Start of Data to use
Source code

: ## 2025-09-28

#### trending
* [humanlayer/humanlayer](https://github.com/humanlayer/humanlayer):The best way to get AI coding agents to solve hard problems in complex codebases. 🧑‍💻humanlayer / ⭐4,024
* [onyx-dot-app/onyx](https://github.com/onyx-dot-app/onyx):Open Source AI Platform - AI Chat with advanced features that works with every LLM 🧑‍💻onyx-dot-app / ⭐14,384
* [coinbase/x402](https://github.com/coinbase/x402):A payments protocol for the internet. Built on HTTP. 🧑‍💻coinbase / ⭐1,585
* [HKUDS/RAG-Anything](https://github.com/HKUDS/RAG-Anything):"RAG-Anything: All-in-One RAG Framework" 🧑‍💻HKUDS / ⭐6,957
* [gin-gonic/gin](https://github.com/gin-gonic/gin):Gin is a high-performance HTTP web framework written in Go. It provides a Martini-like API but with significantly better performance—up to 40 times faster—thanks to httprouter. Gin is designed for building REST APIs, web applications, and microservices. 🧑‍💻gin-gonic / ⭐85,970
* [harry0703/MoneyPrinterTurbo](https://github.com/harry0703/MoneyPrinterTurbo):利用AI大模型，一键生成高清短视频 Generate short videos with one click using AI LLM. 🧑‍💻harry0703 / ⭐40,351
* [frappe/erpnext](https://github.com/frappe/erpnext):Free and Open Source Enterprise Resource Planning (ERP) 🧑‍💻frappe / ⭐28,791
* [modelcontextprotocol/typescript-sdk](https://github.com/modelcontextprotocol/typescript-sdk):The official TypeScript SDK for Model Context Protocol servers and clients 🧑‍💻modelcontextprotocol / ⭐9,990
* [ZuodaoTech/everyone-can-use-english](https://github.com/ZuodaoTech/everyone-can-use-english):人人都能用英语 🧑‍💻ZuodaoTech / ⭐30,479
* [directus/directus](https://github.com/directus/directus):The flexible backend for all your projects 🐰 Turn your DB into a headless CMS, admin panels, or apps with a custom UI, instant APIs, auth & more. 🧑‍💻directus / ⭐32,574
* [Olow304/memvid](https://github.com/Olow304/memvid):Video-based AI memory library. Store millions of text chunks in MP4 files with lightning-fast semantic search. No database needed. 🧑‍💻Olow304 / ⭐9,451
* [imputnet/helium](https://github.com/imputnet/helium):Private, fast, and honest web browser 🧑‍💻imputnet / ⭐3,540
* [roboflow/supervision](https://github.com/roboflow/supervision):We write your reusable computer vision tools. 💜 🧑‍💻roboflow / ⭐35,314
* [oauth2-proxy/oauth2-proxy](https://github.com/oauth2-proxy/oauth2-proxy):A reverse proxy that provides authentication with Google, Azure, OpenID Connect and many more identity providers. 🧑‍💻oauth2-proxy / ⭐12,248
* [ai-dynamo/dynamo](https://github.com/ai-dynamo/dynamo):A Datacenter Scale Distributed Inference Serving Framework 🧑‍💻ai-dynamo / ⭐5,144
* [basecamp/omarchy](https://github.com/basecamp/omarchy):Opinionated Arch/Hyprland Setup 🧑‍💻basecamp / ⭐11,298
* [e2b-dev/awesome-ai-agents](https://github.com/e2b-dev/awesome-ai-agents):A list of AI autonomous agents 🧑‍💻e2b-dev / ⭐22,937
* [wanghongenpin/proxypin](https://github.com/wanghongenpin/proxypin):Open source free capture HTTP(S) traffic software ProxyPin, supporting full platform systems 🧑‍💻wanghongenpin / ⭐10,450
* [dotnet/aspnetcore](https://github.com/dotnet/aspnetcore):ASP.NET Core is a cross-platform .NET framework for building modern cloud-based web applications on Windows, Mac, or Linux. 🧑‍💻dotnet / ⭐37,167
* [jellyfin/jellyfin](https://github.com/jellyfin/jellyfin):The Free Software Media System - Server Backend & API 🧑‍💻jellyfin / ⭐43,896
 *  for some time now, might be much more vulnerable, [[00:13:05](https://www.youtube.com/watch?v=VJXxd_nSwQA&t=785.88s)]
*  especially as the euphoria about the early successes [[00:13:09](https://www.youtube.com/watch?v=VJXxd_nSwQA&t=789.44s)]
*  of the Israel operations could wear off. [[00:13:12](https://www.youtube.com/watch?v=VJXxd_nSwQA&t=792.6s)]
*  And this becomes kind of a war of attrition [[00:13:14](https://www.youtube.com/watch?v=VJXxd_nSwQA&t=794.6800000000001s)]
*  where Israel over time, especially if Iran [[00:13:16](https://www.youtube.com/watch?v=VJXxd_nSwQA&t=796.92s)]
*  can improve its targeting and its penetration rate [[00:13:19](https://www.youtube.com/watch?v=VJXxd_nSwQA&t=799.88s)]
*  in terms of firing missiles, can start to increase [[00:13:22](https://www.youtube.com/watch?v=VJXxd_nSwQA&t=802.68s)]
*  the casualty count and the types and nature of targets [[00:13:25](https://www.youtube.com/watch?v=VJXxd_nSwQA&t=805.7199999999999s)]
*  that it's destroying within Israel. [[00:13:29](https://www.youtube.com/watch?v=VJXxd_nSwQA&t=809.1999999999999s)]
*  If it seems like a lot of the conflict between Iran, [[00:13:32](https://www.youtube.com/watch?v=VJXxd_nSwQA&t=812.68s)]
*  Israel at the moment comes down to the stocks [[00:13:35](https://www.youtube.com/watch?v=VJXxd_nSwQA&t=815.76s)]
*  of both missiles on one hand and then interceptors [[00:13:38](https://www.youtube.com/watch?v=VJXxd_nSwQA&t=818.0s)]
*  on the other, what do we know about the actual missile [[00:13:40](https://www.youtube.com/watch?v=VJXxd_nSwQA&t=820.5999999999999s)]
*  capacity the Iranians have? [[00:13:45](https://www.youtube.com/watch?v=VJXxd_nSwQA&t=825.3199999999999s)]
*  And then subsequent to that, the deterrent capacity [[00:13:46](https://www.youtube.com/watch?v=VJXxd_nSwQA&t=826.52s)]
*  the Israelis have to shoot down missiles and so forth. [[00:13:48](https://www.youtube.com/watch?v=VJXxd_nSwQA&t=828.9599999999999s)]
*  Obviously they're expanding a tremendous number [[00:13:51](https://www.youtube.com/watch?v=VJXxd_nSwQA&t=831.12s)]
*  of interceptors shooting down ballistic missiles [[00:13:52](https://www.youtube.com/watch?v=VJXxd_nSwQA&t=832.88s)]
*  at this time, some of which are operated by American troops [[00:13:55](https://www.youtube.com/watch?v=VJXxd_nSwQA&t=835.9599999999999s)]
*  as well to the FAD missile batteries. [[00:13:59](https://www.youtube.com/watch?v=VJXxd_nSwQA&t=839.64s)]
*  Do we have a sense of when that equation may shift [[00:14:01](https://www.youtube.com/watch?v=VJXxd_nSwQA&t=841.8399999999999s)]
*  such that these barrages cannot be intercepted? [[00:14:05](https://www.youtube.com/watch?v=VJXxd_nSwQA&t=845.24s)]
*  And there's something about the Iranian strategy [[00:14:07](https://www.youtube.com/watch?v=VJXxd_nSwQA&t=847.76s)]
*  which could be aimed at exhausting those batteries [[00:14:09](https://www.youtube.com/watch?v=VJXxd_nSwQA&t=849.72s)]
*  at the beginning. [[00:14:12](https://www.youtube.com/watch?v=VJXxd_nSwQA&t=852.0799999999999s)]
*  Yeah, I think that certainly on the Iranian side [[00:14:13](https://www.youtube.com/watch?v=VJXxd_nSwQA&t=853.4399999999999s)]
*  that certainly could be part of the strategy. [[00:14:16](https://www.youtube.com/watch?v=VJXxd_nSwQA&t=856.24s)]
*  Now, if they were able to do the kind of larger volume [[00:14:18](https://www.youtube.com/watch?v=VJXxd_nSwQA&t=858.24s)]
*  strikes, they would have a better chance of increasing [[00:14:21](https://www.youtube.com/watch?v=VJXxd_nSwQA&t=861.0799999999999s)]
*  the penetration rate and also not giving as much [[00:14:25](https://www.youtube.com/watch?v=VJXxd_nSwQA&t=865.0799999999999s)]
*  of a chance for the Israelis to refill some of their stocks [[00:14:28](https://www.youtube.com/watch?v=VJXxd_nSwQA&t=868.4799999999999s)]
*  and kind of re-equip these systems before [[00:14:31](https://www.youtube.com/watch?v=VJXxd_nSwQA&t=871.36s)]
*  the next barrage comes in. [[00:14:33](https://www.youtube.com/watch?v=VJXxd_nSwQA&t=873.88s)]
End of Data to use
**Task item**. Please copy only these lines, exactly: the first line of the records through the line containing "codebases. 🧑‍💻humanlayer / ⭐4,024", ends included.

**Reply to the task**.
Source code

: ## 2025-09-28

#### trending
* [humanlayer/humanlayer](https://github.com/humanlayer/humanlayer):The best way to get AI coding agents to solve hard problems in complex codebases. 🧑‍💻humanlayer / ⭐4,024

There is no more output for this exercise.